* **EXERCISE OBJECTIVE**:
Set down all of the data that follows word for word, without the images.

* **EXTRACTED INFORMATION**:
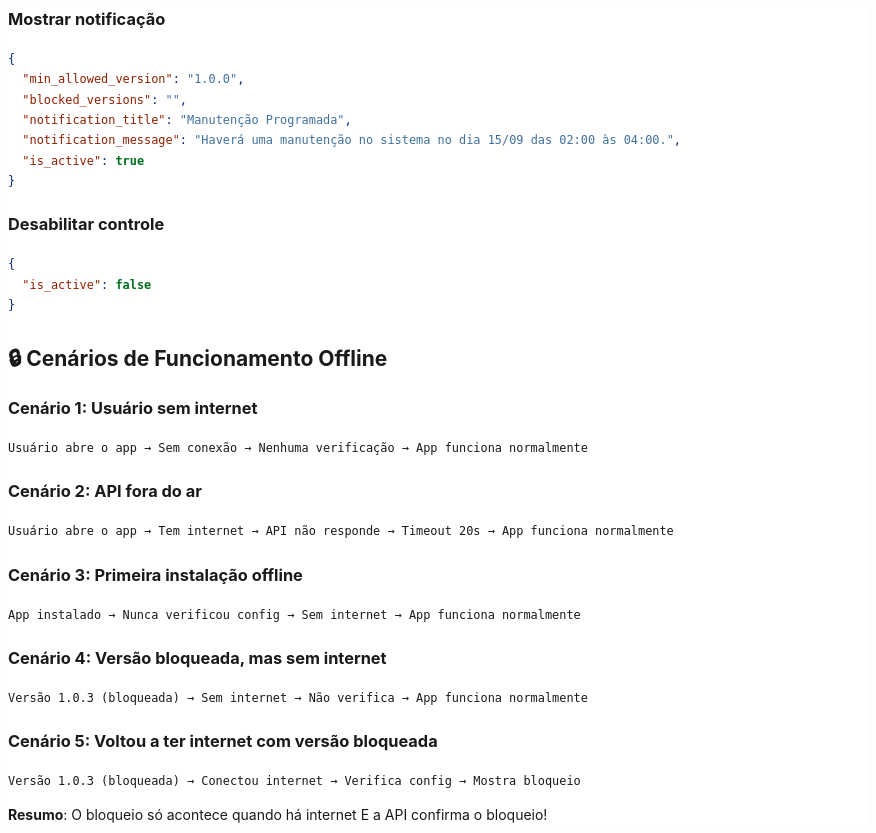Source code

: ### Mostrar notificação
```json
{
  "min_allowed_version": "1.0.0",
  "blocked_versions": "",
  "notification_title": "Manutenção Programada",
  "notification_message": "Haverá uma manutenção no sistema no dia 15/09 das 02:00 às 04:00.",
  "is_active": true
}
```

### Desabilitar controle
```json
{
  "is_active": false
}
```

## 🔒 **Cenários de Funcionamento Offline**

### Cenário 1: Usuário sem internet
```
Usuário abre o app → Sem conexão → Nenhuma verificação → App funciona normalmente
```

### Cenário 2: API fora do ar
```
Usuário abre o app → Tem internet → API não responde → Timeout 20s → App funciona normalmente
```

### Cenário 3: Primeira instalação offline
```
App instalado → Nunca verificou config → Sem internet → App funciona normalmente
```

### Cenário 4: Versão bloqueada, mas sem internet
```
Versão 1.0.3 (bloqueada) → Sem internet → Não verifica → App funciona normalmente
```

### Cenário 5: Voltou a ter internet com versão bloqueada
```
Versão 1.0.3 (bloqueada) → Conectou internet → Verifica config → Mostra bloqueio
```

**Resumo**: O bloqueio só acontece quando há internet E a API confirma o bloqueio!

* **EXERCISE RESULT**:
Source code

: ### Mostrar notificação
```json
{
  "min_allowed_version": "1.0.0",
  "blocked_versions": "",
  "notification_title": "Manutenção Programada",
  "notification_message": "Haverá uma manutenção no sistema no dia 15/09 das 02:00 às 04:00.",
  "is_active": true
}
```

### Desabilitar controle
```json
{
  "is_active": false
}
```

## 🔒 **Cenários de Funcionamento Offline**

### Cenário 1: Usuário sem internet
```
Usuário abre o app → Sem conexão → Nenhuma verificação → App funciona normalmente
```

### Cenário 2: API fora do ar
```
Usuário abre o app → Tem internet → API não responde → Timeout 20s → App funciona normalmente
```

### Cenário 3: Primeira instalação offline
```
App instalado → Nunca verificou config → Sem internet → App funciona normalmente
```

### Cenário 4: Versão bloqueada, mas sem internet
```
Versão 1.0.3 (bloqueada) → Sem internet → Não verifica → App funciona normalmente
```

### Cenário 5: Voltou a ter internet com versão bloqueada
```
Versão 1.0.3 (bloqueada) → Conectou internet → Verifica config → Mostra bloqueio
```

**Resumo**: O bloqueio só acontece quando há internet E a API confirma o bloqueio!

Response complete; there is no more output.